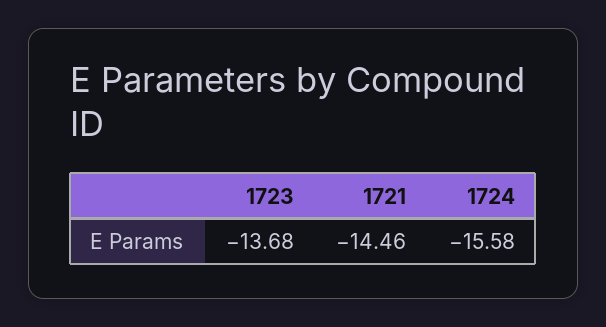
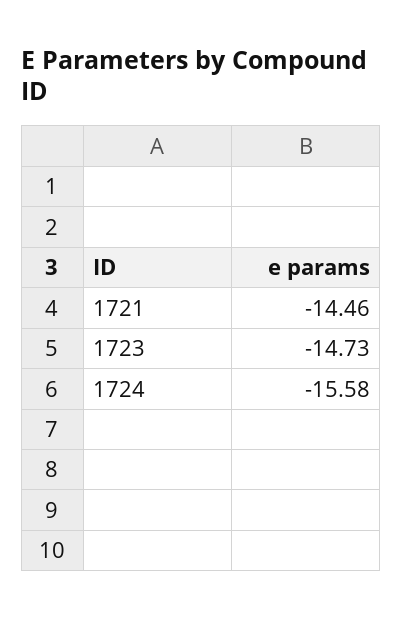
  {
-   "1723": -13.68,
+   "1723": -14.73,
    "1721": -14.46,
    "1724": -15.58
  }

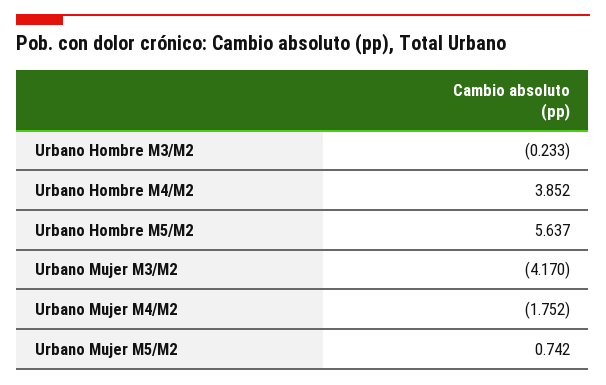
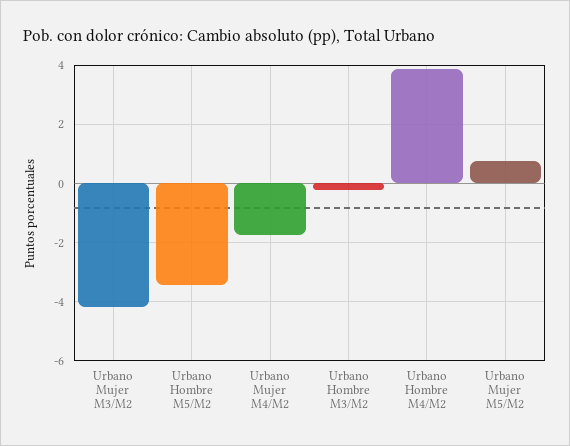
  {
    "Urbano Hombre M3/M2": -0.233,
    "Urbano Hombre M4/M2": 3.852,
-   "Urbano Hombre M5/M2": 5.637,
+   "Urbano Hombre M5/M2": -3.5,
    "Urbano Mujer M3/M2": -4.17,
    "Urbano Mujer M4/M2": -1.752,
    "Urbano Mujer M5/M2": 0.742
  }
* * *
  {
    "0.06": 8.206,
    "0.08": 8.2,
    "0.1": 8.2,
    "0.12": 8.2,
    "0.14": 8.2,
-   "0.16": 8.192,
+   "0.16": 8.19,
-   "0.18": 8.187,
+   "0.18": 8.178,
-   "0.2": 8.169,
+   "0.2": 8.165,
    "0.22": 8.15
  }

*ASSIGNMENT*. Within the data above, find the lines that contain the word "Hombre" and copy each of them.

*WRITTEN REPLY*.
    "Urbano Hombre M3/M2": -0.233,
    "Urbano Hombre M4/M2": 3.852,
-   "Urbano Hombre M5/M2": 5.637,
+   "Urbano Hombre M5/M2": -3.5,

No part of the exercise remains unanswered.